### [Supplied material]
•••••

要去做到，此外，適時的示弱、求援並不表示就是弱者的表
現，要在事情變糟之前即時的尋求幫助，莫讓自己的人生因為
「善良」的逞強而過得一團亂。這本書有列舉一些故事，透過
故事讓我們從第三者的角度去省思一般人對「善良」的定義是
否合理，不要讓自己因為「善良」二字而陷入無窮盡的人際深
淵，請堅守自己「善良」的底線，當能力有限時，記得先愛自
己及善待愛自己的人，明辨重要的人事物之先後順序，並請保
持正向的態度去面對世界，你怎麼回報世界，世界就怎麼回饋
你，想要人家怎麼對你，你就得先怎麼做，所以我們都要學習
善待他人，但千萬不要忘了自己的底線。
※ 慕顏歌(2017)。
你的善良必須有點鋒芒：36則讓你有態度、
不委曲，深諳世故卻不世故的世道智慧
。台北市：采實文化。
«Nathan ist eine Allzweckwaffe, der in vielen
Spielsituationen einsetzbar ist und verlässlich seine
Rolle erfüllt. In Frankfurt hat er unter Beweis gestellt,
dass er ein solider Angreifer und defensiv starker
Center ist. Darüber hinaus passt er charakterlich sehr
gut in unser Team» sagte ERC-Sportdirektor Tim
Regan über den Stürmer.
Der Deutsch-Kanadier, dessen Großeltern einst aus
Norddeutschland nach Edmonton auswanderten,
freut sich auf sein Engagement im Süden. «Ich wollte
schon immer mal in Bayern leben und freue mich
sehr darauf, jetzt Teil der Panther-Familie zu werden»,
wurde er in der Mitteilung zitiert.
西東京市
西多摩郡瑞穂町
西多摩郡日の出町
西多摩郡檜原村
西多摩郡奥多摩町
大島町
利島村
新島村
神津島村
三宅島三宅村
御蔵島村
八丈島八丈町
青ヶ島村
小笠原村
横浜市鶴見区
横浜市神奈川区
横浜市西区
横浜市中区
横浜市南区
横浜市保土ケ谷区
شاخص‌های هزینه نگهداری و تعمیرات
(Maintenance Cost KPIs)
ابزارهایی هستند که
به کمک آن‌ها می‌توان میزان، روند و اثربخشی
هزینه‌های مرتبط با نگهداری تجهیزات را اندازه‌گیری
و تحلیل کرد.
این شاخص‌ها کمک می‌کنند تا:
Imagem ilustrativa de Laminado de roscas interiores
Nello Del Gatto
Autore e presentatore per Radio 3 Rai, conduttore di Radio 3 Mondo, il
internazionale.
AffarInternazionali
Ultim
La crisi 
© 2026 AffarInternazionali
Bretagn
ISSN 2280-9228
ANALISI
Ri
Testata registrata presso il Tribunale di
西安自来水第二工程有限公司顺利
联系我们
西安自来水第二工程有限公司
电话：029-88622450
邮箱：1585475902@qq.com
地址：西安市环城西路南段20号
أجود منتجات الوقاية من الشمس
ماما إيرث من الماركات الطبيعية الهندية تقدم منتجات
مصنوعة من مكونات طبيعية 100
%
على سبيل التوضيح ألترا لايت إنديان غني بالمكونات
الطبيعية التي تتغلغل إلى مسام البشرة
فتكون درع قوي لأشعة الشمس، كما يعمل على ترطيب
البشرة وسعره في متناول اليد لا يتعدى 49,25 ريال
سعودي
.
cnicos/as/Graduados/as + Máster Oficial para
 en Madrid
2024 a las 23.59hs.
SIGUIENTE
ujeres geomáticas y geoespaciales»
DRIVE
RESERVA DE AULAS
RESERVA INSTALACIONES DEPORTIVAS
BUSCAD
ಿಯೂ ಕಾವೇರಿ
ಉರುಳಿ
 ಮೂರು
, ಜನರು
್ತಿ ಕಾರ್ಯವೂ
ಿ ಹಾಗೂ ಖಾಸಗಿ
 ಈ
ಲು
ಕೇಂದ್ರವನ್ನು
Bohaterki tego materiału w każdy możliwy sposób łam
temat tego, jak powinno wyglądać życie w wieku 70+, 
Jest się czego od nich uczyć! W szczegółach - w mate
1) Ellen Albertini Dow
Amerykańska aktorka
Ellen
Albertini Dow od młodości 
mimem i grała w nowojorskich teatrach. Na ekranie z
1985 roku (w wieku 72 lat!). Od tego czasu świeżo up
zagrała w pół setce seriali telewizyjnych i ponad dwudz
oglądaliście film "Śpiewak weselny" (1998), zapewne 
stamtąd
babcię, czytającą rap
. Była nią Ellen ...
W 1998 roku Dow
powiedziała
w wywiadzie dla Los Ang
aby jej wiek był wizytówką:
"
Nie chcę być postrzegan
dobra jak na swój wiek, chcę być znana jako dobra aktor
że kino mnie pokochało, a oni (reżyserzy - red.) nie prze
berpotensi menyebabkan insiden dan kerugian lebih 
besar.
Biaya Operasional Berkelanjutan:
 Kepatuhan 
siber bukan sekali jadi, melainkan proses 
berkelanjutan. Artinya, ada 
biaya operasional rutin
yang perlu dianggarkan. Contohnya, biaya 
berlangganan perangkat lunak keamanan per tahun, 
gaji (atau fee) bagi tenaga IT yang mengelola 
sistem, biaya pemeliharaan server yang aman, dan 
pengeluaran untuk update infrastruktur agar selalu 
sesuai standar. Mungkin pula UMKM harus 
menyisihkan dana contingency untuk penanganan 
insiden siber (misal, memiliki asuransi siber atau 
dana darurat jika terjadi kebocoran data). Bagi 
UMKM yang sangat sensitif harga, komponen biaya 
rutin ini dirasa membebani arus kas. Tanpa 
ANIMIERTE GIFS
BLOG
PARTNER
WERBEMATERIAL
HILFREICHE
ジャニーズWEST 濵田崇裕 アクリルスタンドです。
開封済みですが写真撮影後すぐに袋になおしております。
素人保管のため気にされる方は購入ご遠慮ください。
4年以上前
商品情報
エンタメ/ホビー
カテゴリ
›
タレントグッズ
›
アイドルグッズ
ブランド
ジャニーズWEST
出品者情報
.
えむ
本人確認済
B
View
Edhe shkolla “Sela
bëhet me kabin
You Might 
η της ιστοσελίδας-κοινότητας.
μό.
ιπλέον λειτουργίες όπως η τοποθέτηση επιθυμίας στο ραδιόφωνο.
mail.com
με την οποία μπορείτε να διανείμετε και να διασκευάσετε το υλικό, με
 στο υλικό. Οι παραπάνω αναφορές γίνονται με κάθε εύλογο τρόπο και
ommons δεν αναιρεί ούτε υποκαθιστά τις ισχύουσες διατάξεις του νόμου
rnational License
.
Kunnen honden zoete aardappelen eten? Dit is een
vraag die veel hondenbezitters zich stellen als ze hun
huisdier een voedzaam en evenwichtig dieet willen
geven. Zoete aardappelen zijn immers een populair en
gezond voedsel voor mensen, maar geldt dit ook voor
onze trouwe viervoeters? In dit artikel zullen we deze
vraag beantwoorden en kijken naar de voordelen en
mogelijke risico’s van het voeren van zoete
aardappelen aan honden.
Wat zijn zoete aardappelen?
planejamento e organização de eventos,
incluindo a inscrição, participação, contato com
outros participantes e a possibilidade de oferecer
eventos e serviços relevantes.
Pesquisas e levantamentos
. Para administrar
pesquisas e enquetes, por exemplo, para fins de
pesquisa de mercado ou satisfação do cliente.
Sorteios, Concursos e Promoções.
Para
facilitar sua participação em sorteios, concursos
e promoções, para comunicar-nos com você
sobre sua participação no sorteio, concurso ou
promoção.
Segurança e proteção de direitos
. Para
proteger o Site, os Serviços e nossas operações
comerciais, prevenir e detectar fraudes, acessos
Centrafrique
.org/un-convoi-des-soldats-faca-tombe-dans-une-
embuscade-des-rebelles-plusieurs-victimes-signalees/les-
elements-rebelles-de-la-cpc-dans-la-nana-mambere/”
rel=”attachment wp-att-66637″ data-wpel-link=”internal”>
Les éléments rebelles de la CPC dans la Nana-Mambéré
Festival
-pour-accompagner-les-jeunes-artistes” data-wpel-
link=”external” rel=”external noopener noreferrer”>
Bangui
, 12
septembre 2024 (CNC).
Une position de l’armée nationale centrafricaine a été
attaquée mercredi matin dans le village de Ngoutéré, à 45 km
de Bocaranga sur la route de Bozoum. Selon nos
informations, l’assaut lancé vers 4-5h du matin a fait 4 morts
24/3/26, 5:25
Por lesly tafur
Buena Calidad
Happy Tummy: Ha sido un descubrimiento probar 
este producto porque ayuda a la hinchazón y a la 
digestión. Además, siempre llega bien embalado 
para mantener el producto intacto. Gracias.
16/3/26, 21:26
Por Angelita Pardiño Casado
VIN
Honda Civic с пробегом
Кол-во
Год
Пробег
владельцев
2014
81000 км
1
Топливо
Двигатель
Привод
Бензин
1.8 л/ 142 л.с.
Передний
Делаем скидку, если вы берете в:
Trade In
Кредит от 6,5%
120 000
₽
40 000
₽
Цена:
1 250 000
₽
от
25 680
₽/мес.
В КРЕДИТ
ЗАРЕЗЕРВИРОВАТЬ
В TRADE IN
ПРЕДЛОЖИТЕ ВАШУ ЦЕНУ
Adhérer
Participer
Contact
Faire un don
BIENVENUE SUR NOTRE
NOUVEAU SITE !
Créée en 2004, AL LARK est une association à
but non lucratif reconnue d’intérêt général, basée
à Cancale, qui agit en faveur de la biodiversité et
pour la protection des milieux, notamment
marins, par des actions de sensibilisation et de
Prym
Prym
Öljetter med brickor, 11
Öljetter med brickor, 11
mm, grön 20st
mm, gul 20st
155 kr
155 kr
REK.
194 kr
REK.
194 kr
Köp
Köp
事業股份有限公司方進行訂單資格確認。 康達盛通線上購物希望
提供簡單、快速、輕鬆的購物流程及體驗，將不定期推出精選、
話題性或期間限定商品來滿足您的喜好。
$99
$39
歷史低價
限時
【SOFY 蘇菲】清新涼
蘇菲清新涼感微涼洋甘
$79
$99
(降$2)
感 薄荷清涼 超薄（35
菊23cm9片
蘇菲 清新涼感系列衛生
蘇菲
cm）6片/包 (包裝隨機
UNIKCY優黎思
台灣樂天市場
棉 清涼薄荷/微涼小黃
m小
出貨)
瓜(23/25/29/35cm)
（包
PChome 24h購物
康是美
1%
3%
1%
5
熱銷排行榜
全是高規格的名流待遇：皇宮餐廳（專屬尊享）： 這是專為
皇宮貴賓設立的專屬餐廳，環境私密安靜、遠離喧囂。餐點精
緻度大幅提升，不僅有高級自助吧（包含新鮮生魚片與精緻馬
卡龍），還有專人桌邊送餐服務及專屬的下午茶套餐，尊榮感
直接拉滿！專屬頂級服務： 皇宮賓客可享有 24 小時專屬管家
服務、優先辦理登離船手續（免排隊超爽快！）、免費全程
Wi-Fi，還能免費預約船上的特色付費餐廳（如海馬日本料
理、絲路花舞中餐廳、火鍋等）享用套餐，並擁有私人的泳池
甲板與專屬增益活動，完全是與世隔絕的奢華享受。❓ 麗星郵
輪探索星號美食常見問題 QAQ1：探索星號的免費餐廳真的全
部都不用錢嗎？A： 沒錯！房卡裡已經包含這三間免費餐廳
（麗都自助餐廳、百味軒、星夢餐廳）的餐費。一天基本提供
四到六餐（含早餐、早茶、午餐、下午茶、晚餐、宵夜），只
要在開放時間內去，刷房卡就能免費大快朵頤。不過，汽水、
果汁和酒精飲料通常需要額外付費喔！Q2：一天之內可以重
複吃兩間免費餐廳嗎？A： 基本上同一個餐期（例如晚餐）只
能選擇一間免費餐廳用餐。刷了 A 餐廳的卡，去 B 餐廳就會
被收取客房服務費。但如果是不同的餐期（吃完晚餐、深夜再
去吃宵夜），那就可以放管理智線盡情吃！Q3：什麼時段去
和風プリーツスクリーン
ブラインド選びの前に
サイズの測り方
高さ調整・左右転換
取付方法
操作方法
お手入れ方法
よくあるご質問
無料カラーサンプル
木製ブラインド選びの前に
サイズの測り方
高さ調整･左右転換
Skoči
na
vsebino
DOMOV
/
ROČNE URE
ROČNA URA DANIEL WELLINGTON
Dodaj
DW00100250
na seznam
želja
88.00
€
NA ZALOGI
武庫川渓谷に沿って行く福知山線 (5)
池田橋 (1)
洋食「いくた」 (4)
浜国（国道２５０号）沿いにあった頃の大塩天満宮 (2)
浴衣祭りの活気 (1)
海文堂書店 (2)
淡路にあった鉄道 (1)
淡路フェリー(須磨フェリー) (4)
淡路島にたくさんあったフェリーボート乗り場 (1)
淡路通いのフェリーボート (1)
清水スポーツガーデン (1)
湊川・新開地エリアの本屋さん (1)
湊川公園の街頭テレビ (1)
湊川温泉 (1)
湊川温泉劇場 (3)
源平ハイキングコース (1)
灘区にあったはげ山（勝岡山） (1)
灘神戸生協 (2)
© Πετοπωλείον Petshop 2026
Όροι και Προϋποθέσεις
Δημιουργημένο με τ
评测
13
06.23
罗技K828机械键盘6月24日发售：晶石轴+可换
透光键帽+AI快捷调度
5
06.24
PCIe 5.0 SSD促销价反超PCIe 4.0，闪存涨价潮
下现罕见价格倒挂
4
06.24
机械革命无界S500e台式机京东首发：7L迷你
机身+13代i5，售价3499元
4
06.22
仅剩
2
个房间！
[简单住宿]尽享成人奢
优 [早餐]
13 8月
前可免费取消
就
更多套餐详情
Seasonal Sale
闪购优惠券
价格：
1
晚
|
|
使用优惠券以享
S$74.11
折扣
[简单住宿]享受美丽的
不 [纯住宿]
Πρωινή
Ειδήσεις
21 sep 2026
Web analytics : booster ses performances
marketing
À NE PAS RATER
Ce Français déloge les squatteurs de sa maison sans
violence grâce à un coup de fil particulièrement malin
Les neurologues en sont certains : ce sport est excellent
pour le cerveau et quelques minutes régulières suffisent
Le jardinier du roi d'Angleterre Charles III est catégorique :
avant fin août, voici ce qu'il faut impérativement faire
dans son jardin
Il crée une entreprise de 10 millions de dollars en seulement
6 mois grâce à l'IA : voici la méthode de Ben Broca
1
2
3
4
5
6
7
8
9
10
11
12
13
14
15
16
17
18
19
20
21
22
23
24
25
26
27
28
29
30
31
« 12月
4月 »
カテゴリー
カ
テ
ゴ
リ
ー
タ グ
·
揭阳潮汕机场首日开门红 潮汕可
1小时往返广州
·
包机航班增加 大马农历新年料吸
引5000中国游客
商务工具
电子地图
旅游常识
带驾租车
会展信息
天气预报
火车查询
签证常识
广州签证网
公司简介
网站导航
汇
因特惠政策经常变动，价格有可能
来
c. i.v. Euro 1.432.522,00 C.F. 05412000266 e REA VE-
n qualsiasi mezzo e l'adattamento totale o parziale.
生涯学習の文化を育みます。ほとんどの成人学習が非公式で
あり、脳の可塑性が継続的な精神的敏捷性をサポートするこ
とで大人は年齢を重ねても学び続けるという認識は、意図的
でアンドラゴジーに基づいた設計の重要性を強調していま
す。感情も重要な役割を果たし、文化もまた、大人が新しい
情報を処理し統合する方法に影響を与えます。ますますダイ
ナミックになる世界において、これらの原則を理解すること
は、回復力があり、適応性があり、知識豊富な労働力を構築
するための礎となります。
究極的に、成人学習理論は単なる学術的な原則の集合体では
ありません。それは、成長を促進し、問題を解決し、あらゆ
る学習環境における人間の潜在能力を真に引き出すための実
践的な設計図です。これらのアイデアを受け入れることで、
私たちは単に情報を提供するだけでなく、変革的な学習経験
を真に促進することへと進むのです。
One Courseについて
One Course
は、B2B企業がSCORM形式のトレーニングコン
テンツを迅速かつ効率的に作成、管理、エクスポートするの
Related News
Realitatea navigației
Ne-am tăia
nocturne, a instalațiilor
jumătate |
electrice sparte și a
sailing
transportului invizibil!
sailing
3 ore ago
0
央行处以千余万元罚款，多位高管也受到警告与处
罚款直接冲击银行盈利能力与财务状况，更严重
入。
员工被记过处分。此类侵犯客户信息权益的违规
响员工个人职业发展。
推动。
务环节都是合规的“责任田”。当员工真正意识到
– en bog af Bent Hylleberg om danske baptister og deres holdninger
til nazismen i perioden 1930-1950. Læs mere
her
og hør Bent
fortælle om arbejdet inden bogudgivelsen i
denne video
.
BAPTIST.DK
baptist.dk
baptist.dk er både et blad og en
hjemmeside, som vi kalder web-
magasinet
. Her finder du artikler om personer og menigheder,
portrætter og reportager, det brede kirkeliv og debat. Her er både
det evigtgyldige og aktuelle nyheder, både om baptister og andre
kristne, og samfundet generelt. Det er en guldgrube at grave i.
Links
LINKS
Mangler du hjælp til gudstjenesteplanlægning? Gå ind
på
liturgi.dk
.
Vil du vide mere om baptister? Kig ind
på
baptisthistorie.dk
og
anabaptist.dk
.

•••••

### [Activity]
Retype exactly the lines above, from the one with "Pesquisas e levantamentos" through the one with "e promoções, para comunicar-nos com você", inclusive.

### [Solution below]
Pesquisas e levantamentos
. Para administrar
pesquisas e enquetes, por exemplo, para fins de
pesquisa de mercado ou satisfação do cliente.
Sorteios, Concursos e Promoções.
Para
facilitar sua participação em sorteios, concursos
e promoções, para comunicar-nos com você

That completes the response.